7. Was hast du von der Predigt behalten?

Was hast du von der Predigt behalten? Das ist eine Frage, auf welche nicht nur unsre Kinder oft die Antwort schuldig bleiben, sondern auch Viele, die keine Kinder mehr sind und doch sind wie die Kinder. Aber die Großen, die auf diese Frage die Antwort schuldig bleiben, können dabei schuldig oder unschuldig sein; sie sind schuldig, wie unachtsame Kinder, wenn sei die Predigt zu einem Ohr hinein und zum andern hinaus gehen lassen; sie sind unschuldig wie liebe, einfältige Kinder, wenn die Predigt für sie ist, was klares Wasser für die Wolle ist, die Wolle behält das Wasser nicht, mit welcher sie begossen wird, aber sie wird dadurch reiner.

Jedenfalls aber ist’s doch zu beklagen, wenn man nichts von einer Predigt behält. Jener alte Vater in Christo freilich meinte das anders; wenn man ihn am Montag fragte, was er am Sonntag gehört habe, so sagte er entweder: „Meine Seele hat gestern etwas Leckeres gegessen“ oder er sagte: „Meine Seele hat gestern magere Kost gehabt“, immer aber setzte er hinzu: „für die Speisekarte habe ich einmal kein Gedächtniß!“ Und man konnte ihm seine Rede nicht übel nehmen; denn wäre man ihm aus der Schrift mit „dem vergeßlichen Hörer“ gekommen, dann hätte er, der in der Schrift nicht wenig bewandert war trotz seines schlechten Gedächtnisses, sicherlich nicht verfehlt zu entgegnen, daß der biblische Gegensatz vom vergeßlichen Hören des Wortes nicht das Auswendiglernen des Wortes, sondern das Thun des Wortes ist. Er aber war ein Thäter.

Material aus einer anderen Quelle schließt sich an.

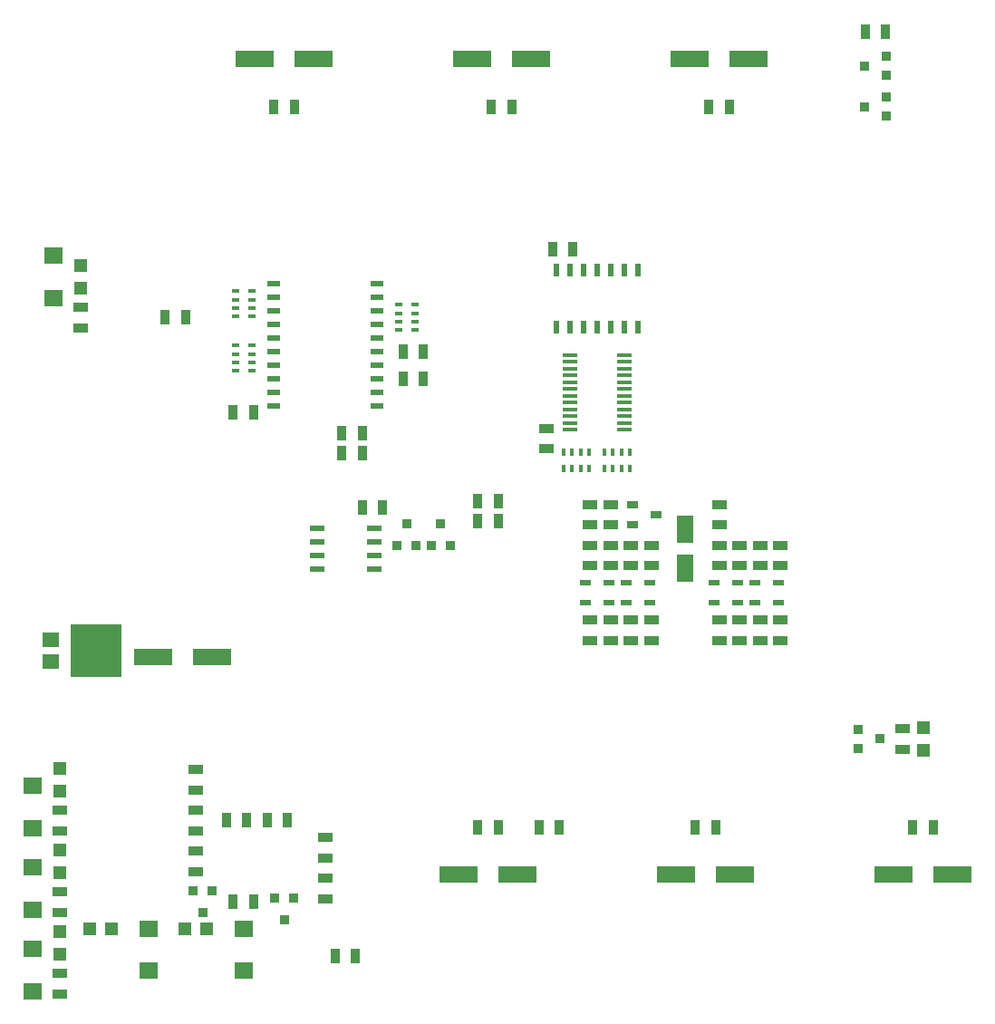
<source format=gtp>
G04 (created by PCBNEW (2013-07-07 BZR 4022)-stable) date 2/16/2014 1:34:47 PM*
%MOIN*%
G04 Gerber Fmt 3.4, Leading zero omitted, Abs format*
%FSLAX34Y34*%
G01*
G70*
G90*
G04 APERTURE LIST*
%ADD10C,0.00590551*%
%ADD11R,0.035X0.055*%
%ADD12R,0.055X0.035*%
%ADD13R,0.1417X0.063*%
%ADD14R,0.0472X0.0472*%
%ADD15R,0.05X0.02*%
%ADD16R,0.02X0.045*%
%ADD17R,0.03X0.017*%
%ADD18R,0.036X0.036*%
%ADD19R,0.0657X0.061*%
%ADD20R,0.017X0.03*%
%ADD21R,0.0551X0.0236*%
%ADD22R,0.0394X0.0315*%
%ADD23R,0.0394X0.0236*%
%ADD24R,0.063X0.1024*%
%ADD25R,0.0590551X0.0551*%
%ADD26R,0.188976X0.192913*%
%ADD27R,0.0551X0.0138*%
G04 APERTURE END LIST*
G54D10*
G54D11*
X14525Y20500D03*
X15275Y20500D03*
X14525Y21250D03*
X15275Y21250D03*
X35525Y6750D03*
X36275Y6750D03*
X27525Y6750D03*
X28275Y6750D03*
X19525Y6750D03*
X20275Y6750D03*
X20775Y33250D03*
X20025Y33250D03*
X12775Y33250D03*
X12025Y33250D03*
X28775Y33250D03*
X28025Y33250D03*
G54D12*
X35150Y10375D03*
X35150Y9625D03*
X22050Y20675D03*
X22050Y21425D03*
G54D11*
X10275Y7000D03*
X11025Y7000D03*
G54D12*
X25900Y16375D03*
X25900Y17125D03*
X25900Y14375D03*
X25900Y13625D03*
X30650Y14375D03*
X30650Y13625D03*
X4150Y625D03*
X4150Y1375D03*
X4150Y3625D03*
X4150Y4375D03*
X4900Y25125D03*
X4900Y25875D03*
G54D13*
X27317Y35000D03*
X29483Y35000D03*
X7567Y13000D03*
X9733Y13000D03*
X28983Y5000D03*
X26817Y5000D03*
X20983Y5000D03*
X18817Y5000D03*
X19317Y35000D03*
X21483Y35000D03*
X11317Y35000D03*
X13483Y35000D03*
G54D14*
X35900Y9587D03*
X35900Y10413D03*
G54D11*
X33775Y36000D03*
X34525Y36000D03*
G54D12*
X4150Y6625D03*
X4150Y7375D03*
X30650Y16375D03*
X30650Y17125D03*
X29150Y16375D03*
X29150Y17125D03*
X24400Y16375D03*
X24400Y17125D03*
X29150Y14375D03*
X29150Y13625D03*
X24400Y14375D03*
X24400Y13625D03*
X29900Y17125D03*
X29900Y16375D03*
X25150Y17125D03*
X25150Y16375D03*
X29900Y13625D03*
X29900Y14375D03*
X25150Y13625D03*
X25150Y14375D03*
G54D11*
X22525Y6750D03*
X21775Y6750D03*
G54D13*
X36983Y5000D03*
X34817Y5000D03*
G54D15*
X12000Y26750D03*
X12000Y26250D03*
X12000Y25750D03*
X12000Y25250D03*
X12000Y24750D03*
X12000Y24250D03*
X12000Y23750D03*
X12000Y23250D03*
X12000Y22750D03*
X12000Y22250D03*
X15800Y22250D03*
X15800Y22750D03*
X15800Y23250D03*
X15800Y23750D03*
X15800Y24250D03*
X15800Y24750D03*
X15800Y25250D03*
X15800Y25750D03*
X15800Y26250D03*
X15800Y26750D03*
G54D16*
X22400Y25150D03*
X22900Y25150D03*
X23400Y25150D03*
X23900Y25150D03*
X24400Y25150D03*
X24900Y25150D03*
X25400Y25150D03*
X25400Y27250D03*
X24900Y27250D03*
X24400Y27250D03*
X23900Y27250D03*
X23400Y27250D03*
X22900Y27250D03*
X22400Y27250D03*
G54D11*
X23025Y28000D03*
X22275Y28000D03*
X11275Y22000D03*
X10525Y22000D03*
X19525Y18000D03*
X20275Y18000D03*
X19525Y18750D03*
X20275Y18750D03*
G54D17*
X11200Y23843D03*
X10600Y23843D03*
X11200Y24157D03*
X10600Y24157D03*
X11200Y23528D03*
X11200Y24472D03*
X10600Y24472D03*
X10600Y23528D03*
X16600Y25657D03*
X17200Y25657D03*
X16600Y25343D03*
X17200Y25343D03*
X16600Y25972D03*
X16600Y25028D03*
X17200Y25028D03*
X17200Y25972D03*
X11200Y25843D03*
X10600Y25843D03*
X11200Y26157D03*
X10600Y26157D03*
X11200Y25528D03*
X11200Y26472D03*
X10600Y26472D03*
X10600Y25528D03*
G54D18*
X12050Y4150D03*
X12750Y4150D03*
X12400Y3350D03*
X9050Y4400D03*
X9750Y4400D03*
X9400Y3600D03*
G54D11*
X14275Y2000D03*
X15025Y2000D03*
X11275Y4000D03*
X10525Y4000D03*
G54D19*
X3150Y2274D03*
X3150Y713D03*
G54D11*
X12525Y7000D03*
X11775Y7000D03*
G54D19*
X3900Y27774D03*
X3900Y26213D03*
X3150Y5274D03*
X3150Y3713D03*
X3150Y8274D03*
X3150Y6713D03*
X10900Y3024D03*
X10900Y1463D03*
X7400Y3024D03*
X7400Y1463D03*
G54D20*
X22993Y19950D03*
X22993Y20550D03*
X23307Y19950D03*
X23307Y20550D03*
X22678Y19950D03*
X23622Y19950D03*
X23622Y20550D03*
X22678Y20550D03*
X24493Y19950D03*
X24493Y20550D03*
X24807Y19950D03*
X24807Y20550D03*
X24178Y19950D03*
X25122Y19950D03*
X25122Y20550D03*
X24178Y20550D03*
G54D14*
X4150Y5087D03*
X4150Y5913D03*
X4150Y8087D03*
X4150Y8913D03*
X4150Y2087D03*
X4150Y2913D03*
X4900Y26587D03*
X4900Y27413D03*
X8737Y3000D03*
X9563Y3000D03*
X5237Y3000D03*
X6063Y3000D03*
G54D11*
X16025Y18500D03*
X15275Y18500D03*
X16775Y23250D03*
X17525Y23250D03*
X16775Y24250D03*
X17525Y24250D03*
X8775Y25500D03*
X8025Y25500D03*
G54D12*
X9150Y5875D03*
X9150Y5125D03*
X9150Y8875D03*
X9150Y8125D03*
X9150Y7375D03*
X9150Y6625D03*
G54D21*
X15700Y17750D03*
X13600Y17750D03*
X15700Y17250D03*
X15700Y16750D03*
X15700Y16250D03*
X13600Y17250D03*
X13600Y16750D03*
X13600Y16250D03*
G54D22*
X26083Y18250D03*
X25217Y17875D03*
X25217Y18625D03*
G54D23*
X29083Y15750D03*
X28217Y15750D03*
X30583Y15750D03*
X29717Y15750D03*
X29083Y15000D03*
X28217Y15000D03*
X30583Y15000D03*
X29717Y15000D03*
X25833Y15750D03*
X24967Y15750D03*
X24333Y15750D03*
X23467Y15750D03*
X24333Y15000D03*
X23467Y15000D03*
X25833Y15000D03*
X24967Y15000D03*
G54D12*
X24400Y17875D03*
X24400Y18625D03*
X28400Y18625D03*
X28400Y17875D03*
X23650Y18625D03*
X23650Y17875D03*
X13900Y6375D03*
X13900Y5625D03*
X13900Y4875D03*
X13900Y4125D03*
G54D24*
X27150Y16291D03*
X27150Y17709D03*
G54D12*
X28400Y14375D03*
X28400Y13625D03*
X23650Y16375D03*
X23650Y17125D03*
X23650Y14375D03*
X23650Y13625D03*
X28400Y16375D03*
X28400Y17125D03*
G54D25*
X3817Y12841D03*
X3817Y13659D03*
G54D26*
X5491Y13250D03*
G54D18*
X33500Y9650D03*
X33500Y10350D03*
X34300Y10000D03*
G54D27*
X24900Y21375D03*
X24900Y21625D03*
X24900Y21875D03*
X24900Y22125D03*
X24900Y22375D03*
X24900Y22625D03*
X24900Y22875D03*
X24900Y23125D03*
X24900Y23375D03*
X24900Y23625D03*
X24900Y23875D03*
X24900Y24125D03*
X22900Y24125D03*
X22900Y23875D03*
X22900Y23625D03*
X22900Y23375D03*
X22900Y23125D03*
X22900Y22875D03*
X22900Y22625D03*
X22900Y22375D03*
X22900Y22125D03*
X22900Y21875D03*
X22900Y21625D03*
X22900Y21375D03*
G54D18*
X34550Y33600D03*
X34550Y32900D03*
X33750Y33250D03*
X34550Y35100D03*
X34550Y34400D03*
X33750Y34750D03*
X18500Y17100D03*
X17800Y17100D03*
X18150Y17900D03*
X17250Y17100D03*
X16550Y17100D03*
X16900Y17900D03*
M02*

</source>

Nichtsdestominder dürfte der Satz unanfechtbar sein, daß es ein Nothstand ist, wenn man nichts von einer Predigt behält. Notabene, die Predigt muß gut sein, denn wen man eine schlechte Predigt nicht behält, daß ist keine Noth, sondern ein Glück. Für Diejenigen nun, die gute gläubige Predigten zu hören gewürdigt sind und doch nicht recht etwas behalten können, dürfte das Mittel probat sein, dessen sich ein andrer Vater in Christo bediente. Ich höre ihn noch, wie er nach einer trefflichen Missionspredigt Stub‘ auf Stub‘ ab ging und das letzte Verslein, das in der Predigt vorgekommen, immer laut vor sich hersagte: Wollt ihr Posaunen der Gnade sein, so räumt euch der Gnade erst selber ein! „So mache ich es immer“, sagte der liebe Mann; „die ganze Predigt kann ich nie behalten, so suche ich mir wenigstens von jeder Predigt ein oder das andere kräftige Wörtlein unvergeßlich einzuprägen“. Er hat’s aber schon lange nicht mehr nöthig, er ist schon droben, wo sich Alles von selber einprägt für Ewigkeiten.

Ach wenn man nur Eines, eines behält, daß man’s im letzten Stündlein stammeln kann wie ein Kindlein, dann ist’s ja auch schon genug, und auf dies Eine laufen doch alle gläubigen Predigten hinaus: Christi Blut und Gerechtigkeit, das ist mein Schmuck und Ehrenkleid, damit kann ich vor Gott bestehn, wenn ich zum Himmel werd‘ eingehn.